Written problem
Reproduce the listing from its start through the line containing "export const myFeature", inclusive, changing "Description" to "Summary" and leaving everything else the same. Omit the pictures from your answer.

★ ★ ★

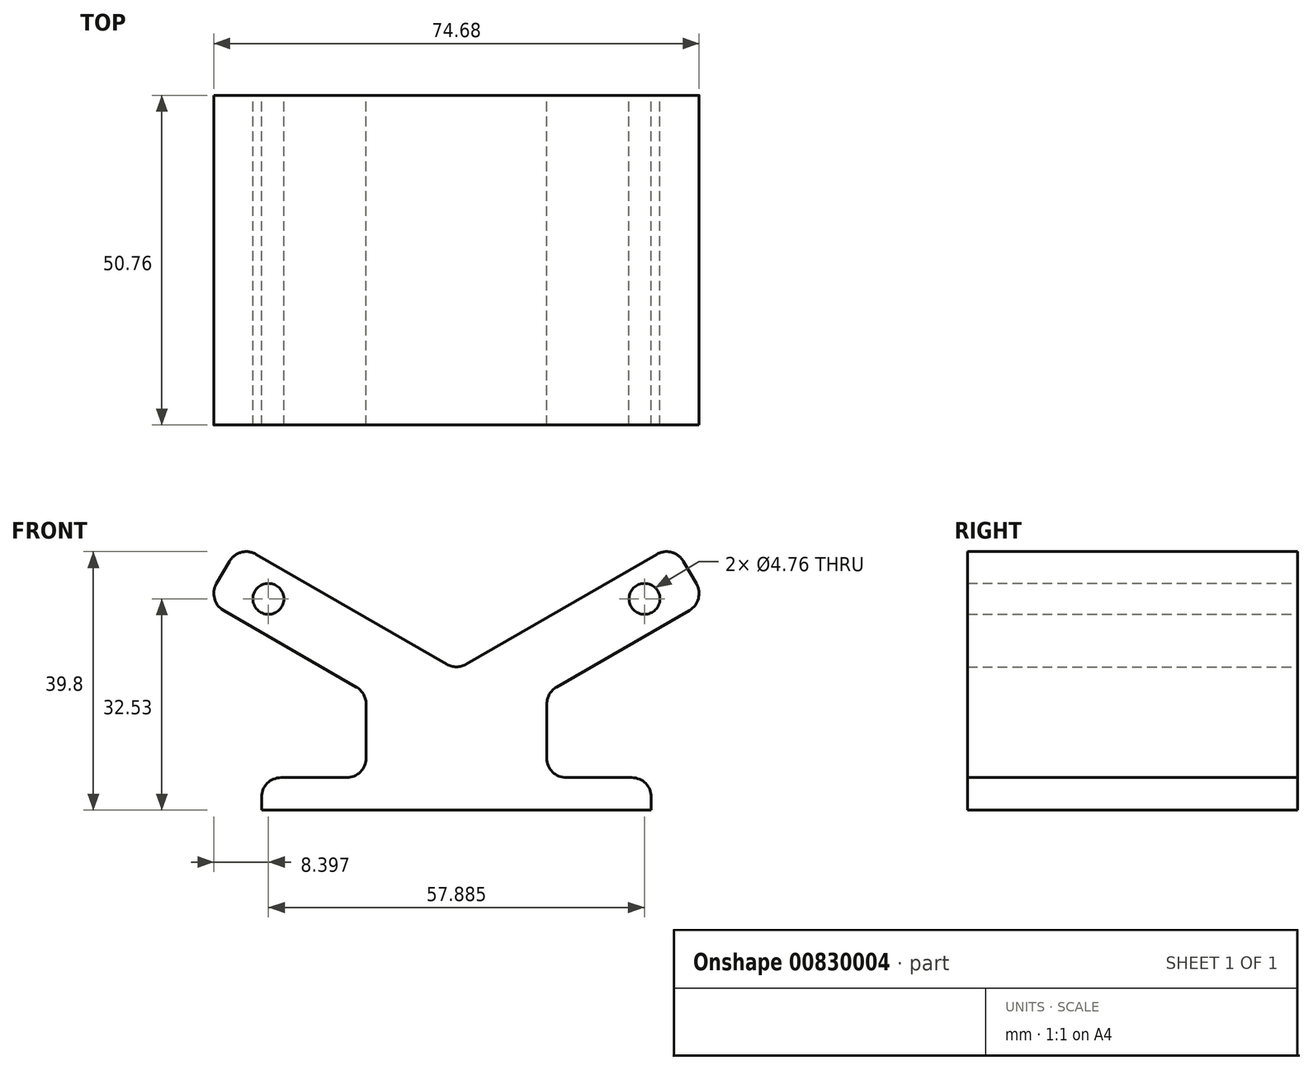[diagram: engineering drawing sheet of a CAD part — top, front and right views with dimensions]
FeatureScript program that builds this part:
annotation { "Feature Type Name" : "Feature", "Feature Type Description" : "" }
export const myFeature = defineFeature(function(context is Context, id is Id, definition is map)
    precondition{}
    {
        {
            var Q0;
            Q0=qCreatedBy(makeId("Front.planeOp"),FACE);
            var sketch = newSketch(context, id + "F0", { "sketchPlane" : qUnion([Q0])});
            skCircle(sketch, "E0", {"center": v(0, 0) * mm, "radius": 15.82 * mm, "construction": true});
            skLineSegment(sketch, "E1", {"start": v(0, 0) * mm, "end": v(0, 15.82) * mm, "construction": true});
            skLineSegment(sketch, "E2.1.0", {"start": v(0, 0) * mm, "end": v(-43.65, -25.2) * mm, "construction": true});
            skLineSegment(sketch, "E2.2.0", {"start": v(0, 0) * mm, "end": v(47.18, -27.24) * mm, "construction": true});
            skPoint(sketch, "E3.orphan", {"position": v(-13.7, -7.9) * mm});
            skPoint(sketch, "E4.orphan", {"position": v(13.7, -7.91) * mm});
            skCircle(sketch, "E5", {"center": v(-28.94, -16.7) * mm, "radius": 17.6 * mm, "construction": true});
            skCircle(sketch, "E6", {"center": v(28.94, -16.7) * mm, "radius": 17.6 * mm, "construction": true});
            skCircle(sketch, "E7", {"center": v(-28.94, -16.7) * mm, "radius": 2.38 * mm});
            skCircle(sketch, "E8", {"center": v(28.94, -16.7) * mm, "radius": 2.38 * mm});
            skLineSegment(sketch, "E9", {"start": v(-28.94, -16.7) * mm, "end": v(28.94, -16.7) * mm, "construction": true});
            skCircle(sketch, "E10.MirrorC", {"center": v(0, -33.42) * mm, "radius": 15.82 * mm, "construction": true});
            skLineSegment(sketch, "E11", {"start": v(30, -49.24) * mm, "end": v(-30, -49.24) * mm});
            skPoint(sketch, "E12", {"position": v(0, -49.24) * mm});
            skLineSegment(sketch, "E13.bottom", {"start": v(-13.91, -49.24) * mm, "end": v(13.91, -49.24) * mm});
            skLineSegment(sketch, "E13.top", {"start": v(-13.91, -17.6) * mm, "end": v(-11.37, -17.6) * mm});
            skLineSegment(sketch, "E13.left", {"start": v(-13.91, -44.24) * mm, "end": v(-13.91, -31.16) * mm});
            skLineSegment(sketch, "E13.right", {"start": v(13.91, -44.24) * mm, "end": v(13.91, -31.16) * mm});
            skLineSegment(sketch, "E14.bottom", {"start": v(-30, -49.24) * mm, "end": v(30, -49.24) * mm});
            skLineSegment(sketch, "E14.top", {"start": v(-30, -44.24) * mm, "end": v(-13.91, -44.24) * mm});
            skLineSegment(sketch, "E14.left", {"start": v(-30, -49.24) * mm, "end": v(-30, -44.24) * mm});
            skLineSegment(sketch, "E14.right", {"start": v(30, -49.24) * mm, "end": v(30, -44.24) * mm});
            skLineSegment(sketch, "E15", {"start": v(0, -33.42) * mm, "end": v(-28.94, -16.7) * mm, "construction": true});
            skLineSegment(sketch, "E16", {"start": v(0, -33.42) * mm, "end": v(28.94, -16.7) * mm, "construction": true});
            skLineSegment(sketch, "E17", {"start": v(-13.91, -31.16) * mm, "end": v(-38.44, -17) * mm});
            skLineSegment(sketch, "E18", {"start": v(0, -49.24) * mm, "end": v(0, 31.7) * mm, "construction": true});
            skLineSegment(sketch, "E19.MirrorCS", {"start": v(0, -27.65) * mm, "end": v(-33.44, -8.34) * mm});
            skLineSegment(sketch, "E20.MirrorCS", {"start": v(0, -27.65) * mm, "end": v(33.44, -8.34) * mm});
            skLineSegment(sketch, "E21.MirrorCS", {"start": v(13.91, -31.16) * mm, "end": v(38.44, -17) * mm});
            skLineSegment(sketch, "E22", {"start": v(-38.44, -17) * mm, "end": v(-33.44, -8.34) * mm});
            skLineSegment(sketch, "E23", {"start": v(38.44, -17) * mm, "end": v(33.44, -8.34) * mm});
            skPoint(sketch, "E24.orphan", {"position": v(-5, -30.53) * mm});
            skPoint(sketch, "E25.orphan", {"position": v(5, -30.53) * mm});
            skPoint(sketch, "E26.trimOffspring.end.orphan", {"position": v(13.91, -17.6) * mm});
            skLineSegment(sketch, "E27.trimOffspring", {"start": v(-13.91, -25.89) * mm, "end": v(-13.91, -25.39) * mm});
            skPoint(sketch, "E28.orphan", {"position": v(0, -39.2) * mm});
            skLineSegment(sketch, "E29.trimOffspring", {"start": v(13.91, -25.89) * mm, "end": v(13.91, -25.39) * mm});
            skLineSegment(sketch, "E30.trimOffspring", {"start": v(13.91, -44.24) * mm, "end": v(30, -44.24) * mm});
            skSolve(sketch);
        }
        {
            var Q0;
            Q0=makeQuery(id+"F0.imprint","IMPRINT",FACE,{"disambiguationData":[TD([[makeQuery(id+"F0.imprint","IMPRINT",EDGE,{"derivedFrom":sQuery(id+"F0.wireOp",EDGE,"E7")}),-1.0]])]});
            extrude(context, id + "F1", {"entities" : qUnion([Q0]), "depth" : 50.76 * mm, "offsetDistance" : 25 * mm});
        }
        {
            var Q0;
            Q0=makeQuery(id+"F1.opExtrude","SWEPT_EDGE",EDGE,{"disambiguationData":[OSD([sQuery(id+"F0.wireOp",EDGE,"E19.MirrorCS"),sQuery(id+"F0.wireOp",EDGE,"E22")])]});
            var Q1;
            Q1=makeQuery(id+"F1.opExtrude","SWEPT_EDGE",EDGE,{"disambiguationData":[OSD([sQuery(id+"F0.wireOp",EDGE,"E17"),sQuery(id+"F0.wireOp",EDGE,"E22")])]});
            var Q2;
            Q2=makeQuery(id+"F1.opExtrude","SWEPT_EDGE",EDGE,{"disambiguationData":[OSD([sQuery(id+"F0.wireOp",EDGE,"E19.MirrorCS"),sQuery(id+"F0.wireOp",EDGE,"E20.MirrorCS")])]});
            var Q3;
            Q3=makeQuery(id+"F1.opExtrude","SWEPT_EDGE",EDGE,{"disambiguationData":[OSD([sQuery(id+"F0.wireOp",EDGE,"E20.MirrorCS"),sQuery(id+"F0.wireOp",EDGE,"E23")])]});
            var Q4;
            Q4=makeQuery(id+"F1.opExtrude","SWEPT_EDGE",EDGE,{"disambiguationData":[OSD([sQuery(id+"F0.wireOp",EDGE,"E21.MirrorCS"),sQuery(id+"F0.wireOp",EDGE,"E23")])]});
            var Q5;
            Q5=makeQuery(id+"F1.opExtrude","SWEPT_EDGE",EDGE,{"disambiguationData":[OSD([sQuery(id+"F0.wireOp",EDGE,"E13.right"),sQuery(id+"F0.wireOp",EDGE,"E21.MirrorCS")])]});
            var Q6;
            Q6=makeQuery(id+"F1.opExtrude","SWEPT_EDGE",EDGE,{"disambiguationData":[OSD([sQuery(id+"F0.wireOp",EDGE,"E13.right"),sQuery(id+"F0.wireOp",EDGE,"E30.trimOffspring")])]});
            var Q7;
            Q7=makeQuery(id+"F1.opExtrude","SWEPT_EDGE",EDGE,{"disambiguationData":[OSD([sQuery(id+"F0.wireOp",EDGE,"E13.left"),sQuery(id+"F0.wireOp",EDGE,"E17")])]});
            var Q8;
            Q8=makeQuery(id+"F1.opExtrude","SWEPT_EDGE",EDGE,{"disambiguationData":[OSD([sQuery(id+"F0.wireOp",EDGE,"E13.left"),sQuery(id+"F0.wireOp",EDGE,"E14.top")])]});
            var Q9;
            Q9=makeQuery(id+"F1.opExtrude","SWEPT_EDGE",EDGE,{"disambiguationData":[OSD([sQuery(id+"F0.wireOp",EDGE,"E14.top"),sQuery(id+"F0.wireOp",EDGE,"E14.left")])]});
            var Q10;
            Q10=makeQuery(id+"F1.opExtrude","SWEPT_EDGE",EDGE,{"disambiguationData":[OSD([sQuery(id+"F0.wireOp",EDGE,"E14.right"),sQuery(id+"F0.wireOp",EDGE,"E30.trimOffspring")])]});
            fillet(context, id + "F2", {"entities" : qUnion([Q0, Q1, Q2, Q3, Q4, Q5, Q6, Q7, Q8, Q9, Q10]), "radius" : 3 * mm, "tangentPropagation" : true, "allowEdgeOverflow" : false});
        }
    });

★ ★ ★

Problem solution
[diagram: engineering drawing sheet of a CAD part — top, front and right views with dimensions]
FeatureScript program that builds this part:
annotation { "Feature Type Name" : "Feature", "Feature Type Summary" : "" }
export const myFeature = defineFeature(function(context is Context, id is Id, definition is map)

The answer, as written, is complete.